- Opening Delimiter -
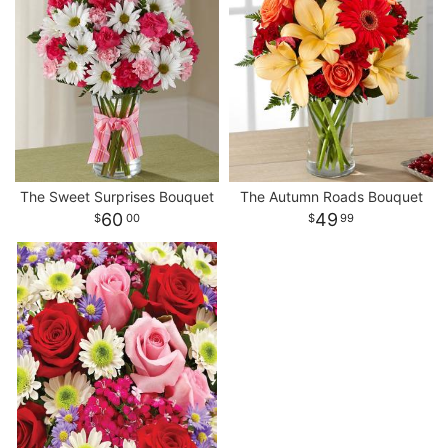
The Sweet Surprises Bouquet
The Autumn Roads Bouquet
60
49
00
99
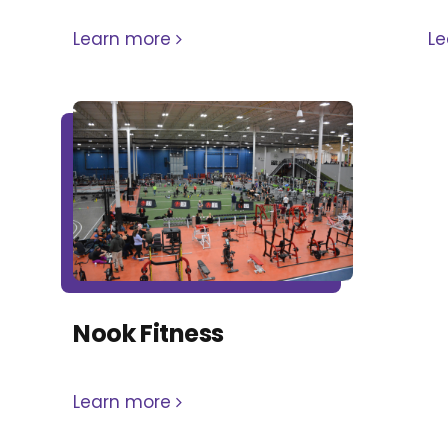
Learn more
L
Nook Fitness
Learn more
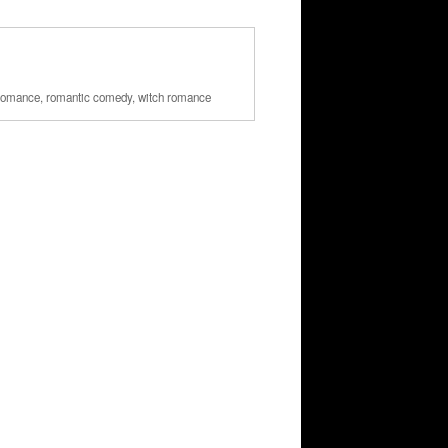
romance
,
romantic comedy
,
witch romance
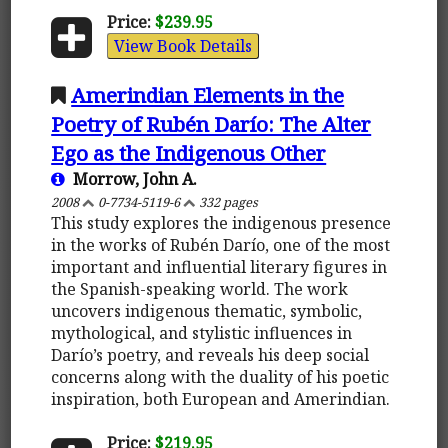
Price:
$239.95
View Book Details
Amerindian Elements in the
Poetry of Rubén Darío: The Alter
Ego as the Indigenous Other
Morrow, John A.
2008
0-7734-5119-6
332 pages
This study explores the indigenous presence
in the works of Rubén Darío, one of the most
important and influential literary figures in
the Spanish-speaking world. The work
uncovers indigenous thematic, symbolic,
mythological, and stylistic influences in
Darío’s poetry, and reveals his deep social
concerns along with the duality of his poetic
inspiration, both European and Amerindian.
Price:
$219.95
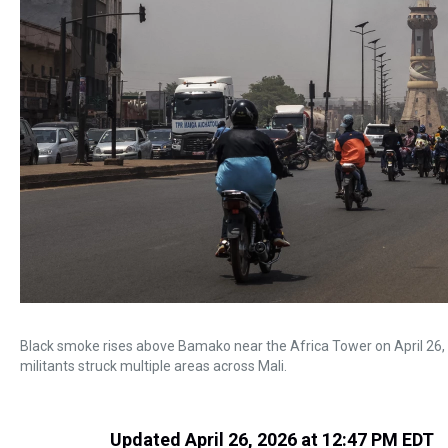
Black smoke rises above Bamako near the Africa Tower on April 26, 
militants struck multiple areas across Mali.
Updated April 26, 2026 at 12:47 PM EDT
- Closing Delimiter -
WHAT YOU NEED TO DO: Please copy every line of the listing above word for word, leaving out the pictures.

SOLUTION:
The Sweet Surprises Bouquet
The Autumn Roads Bouquet
60
49
00
99
Learn more
L
Nook Fitness
Learn more
romance
,
romantic comedy
,
witch romance
Price:
$239.95
View Book Details
Amerindian Elements in the
Poetry of Rubén Darío: The Alter
Ego as the Indigenous Other
Morrow, John A.
2008
0-7734-5119-6
332 pages
This study explores the indigenous presence
in the works of Rubén Darío, one of the most
important and influential literary figures in
the Spanish-speaking world. The work
uncovers indigenous thematic, symbolic,
mythological, and stylistic influences in
Darío’s poetry, and reveals his deep social
concerns along with the duality of his poetic
inspiration, both European and Amerindian.
Price:
$219.95
Black smoke rises above Bamako near the Africa Tower on April 26, 
militants struck multiple areas across Mali.
Updated April 26, 2026 at 12:47 PM EDT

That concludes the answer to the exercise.